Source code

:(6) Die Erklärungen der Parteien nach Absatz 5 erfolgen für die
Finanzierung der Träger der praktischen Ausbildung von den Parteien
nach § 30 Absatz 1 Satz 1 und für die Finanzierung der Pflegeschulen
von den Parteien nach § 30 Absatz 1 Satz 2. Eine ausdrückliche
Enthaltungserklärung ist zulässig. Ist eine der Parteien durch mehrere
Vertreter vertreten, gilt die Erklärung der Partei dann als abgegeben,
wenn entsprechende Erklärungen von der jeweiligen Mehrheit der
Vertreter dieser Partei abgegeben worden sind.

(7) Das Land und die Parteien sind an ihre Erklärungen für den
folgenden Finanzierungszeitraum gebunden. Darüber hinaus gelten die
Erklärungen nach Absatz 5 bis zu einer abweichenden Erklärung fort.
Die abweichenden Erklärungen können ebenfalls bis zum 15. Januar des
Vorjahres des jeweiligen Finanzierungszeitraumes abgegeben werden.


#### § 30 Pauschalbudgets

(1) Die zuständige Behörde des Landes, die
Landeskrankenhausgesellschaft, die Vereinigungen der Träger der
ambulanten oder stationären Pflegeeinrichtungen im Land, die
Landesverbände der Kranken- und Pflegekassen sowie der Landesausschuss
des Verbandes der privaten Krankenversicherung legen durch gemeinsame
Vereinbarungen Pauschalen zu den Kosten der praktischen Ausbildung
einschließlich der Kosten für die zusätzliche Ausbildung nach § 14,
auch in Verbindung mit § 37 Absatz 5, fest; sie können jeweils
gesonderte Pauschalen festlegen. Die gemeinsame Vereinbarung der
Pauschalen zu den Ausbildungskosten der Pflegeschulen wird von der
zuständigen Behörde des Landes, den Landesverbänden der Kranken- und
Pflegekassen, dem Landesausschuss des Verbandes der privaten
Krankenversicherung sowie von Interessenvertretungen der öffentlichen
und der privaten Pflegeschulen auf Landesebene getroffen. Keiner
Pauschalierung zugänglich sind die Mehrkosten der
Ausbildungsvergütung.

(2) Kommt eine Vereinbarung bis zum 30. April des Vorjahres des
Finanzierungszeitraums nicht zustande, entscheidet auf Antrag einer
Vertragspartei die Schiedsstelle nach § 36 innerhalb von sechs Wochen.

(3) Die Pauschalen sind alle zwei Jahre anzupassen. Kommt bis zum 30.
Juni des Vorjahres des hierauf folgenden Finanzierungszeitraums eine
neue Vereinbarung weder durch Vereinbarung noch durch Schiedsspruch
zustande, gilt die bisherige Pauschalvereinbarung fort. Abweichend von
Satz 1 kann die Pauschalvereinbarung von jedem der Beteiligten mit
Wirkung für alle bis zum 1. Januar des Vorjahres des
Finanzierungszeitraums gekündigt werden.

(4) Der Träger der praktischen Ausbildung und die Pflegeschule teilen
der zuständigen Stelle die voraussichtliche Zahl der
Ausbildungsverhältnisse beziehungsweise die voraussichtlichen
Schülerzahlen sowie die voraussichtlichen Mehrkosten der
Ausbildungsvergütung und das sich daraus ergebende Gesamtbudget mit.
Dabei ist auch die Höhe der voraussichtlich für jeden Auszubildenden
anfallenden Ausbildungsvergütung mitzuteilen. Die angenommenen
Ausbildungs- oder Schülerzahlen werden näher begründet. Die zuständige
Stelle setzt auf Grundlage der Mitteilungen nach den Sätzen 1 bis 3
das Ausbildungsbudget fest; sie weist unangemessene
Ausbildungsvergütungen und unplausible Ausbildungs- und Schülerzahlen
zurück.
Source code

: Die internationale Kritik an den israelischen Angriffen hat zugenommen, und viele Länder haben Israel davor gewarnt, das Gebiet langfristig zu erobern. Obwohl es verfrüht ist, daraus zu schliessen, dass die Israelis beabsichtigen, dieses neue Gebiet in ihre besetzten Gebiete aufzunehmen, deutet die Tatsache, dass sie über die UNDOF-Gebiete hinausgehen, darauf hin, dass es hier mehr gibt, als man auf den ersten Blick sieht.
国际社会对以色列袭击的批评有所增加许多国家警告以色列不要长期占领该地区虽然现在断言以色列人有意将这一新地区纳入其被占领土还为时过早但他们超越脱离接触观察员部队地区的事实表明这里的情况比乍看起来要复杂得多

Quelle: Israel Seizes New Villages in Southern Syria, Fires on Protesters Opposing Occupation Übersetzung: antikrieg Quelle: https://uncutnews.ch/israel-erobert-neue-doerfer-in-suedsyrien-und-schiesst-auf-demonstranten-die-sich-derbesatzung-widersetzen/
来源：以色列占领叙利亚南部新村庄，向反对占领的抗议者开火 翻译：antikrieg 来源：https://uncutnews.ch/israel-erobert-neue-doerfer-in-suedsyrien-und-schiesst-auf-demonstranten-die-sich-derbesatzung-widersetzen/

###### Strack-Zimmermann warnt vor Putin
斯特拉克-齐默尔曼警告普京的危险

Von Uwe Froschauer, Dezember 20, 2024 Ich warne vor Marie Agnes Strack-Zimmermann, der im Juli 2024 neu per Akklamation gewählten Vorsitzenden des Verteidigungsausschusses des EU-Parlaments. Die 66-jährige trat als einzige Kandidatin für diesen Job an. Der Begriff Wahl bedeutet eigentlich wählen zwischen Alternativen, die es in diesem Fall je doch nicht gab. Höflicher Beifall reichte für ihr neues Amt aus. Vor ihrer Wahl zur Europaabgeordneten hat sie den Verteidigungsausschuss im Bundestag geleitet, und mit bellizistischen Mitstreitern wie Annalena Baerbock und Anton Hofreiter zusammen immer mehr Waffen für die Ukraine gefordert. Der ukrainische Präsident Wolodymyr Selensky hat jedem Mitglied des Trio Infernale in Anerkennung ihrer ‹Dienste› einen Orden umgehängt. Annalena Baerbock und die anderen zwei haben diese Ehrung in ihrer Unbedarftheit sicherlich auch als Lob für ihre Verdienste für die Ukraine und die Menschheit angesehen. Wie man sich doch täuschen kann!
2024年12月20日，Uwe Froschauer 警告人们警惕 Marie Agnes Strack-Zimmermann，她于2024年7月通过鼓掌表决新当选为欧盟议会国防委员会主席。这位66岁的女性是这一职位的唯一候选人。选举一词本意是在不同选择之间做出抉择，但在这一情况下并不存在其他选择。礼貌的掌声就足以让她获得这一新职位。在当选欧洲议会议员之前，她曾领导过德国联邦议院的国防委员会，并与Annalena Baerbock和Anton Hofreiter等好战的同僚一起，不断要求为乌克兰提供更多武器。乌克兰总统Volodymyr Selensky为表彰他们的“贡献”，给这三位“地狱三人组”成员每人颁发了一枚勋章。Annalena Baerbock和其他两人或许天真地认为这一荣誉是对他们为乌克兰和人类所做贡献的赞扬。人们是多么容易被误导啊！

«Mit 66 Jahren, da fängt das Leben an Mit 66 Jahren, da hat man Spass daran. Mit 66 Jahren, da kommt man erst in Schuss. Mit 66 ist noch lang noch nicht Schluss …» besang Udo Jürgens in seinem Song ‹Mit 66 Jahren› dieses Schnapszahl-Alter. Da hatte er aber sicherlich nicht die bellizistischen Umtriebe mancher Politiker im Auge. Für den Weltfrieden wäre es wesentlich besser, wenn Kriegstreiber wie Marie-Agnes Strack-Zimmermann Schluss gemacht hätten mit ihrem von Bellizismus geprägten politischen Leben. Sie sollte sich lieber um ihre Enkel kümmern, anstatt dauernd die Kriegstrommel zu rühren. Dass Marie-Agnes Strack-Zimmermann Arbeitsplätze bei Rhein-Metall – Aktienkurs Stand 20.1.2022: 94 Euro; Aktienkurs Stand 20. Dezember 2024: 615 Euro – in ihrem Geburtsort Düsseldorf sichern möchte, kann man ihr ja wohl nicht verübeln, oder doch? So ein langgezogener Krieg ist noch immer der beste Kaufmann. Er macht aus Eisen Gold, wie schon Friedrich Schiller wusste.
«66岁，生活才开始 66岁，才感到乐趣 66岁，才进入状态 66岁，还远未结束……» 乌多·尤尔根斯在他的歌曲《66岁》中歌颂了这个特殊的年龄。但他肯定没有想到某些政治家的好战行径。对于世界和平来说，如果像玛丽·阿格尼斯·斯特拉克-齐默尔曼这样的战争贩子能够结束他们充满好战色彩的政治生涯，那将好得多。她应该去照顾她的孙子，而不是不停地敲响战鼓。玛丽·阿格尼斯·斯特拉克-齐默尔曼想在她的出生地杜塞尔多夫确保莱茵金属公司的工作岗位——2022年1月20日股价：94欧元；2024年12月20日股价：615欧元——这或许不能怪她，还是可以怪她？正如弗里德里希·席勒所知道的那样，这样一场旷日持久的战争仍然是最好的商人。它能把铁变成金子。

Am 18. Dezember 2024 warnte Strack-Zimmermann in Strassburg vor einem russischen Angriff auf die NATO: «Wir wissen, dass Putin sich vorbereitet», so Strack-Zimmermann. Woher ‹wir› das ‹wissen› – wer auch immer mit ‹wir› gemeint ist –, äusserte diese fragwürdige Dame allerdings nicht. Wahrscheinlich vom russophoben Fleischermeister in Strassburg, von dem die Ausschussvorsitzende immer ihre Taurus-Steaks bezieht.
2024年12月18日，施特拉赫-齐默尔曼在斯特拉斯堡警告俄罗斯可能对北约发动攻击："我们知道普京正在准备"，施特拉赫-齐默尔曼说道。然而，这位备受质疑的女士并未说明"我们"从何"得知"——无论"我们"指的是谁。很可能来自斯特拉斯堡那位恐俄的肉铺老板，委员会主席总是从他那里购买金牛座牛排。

########

### Task to complete
Scan the preceding records line by line, and state how many lines contain "Parteien". Nothing else belongs in the answer.

### Answer box
5